The Department of Defense today announced two initiatives based on the past success of Hack the Pentagon and aimed at increasing vulnerability reporting opportunities: a Vulnerability Disclosure Policy and Hack the Army.
“The Vulnerability Disclosure Policy is a ‘see something, say something’ policy for the digital domain,” said Secretary of Defense Ash Carter. “We want to encourage computer security researchers to help us improve our defenses. This policy gives them a legal pathway to bolster the department’s cybersecurity and ultimately the nation’s security.”
This policy applies to the DoD’s public-facing systems and commits the department to working openly and in good faith with cybersecurity researchers.
The Department of Justice’s criminal division was consulted on the policy’s development and Assistant Attorney General Leslie Caldwell described it as “a laudable way to help computer security researchers use their skills in an effective, beneficial, and lawful manner to reduce security vulnerabilities.”

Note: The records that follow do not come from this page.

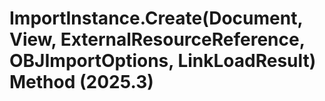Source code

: # ImportInstance.Create(Document, View, ExternalResourceReference, OBJImportOptions, LinkLoadResult) Method (2025.3)

﻿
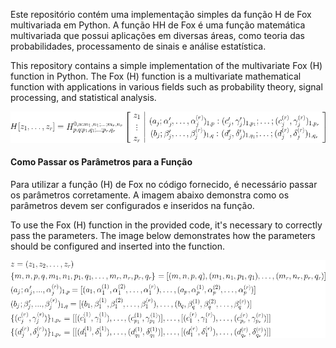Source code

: 
Este repositório contém uma implementação simples da função H de Fox multivariada em Python. A função HH de Fox é uma função matemática multivariada que possui aplicações em diversas áreas, como teoria das probabilidades, processamento de sinais e análise estatística.

This repository contains a simple implementation of the multivariate Fox \(H\) function in Python. The Fox \(H\) function is a multivariate mathematical function with applications in various fields such as probability theory, signal processing, and statistical analysis.

![CodeCogsEqn](./FoxH.png) 
#### Como Passar os Parâmetros para a Função

Para utilizar a função \(H\) de Fox no código fornecido, é necessário passar os parâmetros corretamente. A imagem abaixo demonstra como os parâmetros devem ser configurados e inseridos na função.

To use the Fox \(H\) function in the provided code, it's necessary to correctly pass the parameters. The image below demonstrates how the parameters should be configured and inserted into the function.

![CodeCogsEqn](./CodeCogsEqn.png)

The second initiative, “Hack the Army,” adds to the incentives for discovering DoD vulnerabilities by offering a bug bounty to researchers. Approximately 500 hackers are expected to participate to address the vulnerabilities of operationally relevant websites, such as recruiting sites, and could receive thousands of dollars in reward.
“As secretary of the Army, the security of these foundational systems is incredibly important to me, and security is everyone’s responsibility,” Secretary of the Army Eric Fanning said. “We need as many eyes and perspectives on our problem sets as possible and that’s especially true when it comes to securing the Army’s pipeline to future soldiers.”
According to the DoD press release, the goal is to have the Vulnerability Disclosure Policy to encourage general security aid while the Hack the Army program focuses efforts on high-priority systems.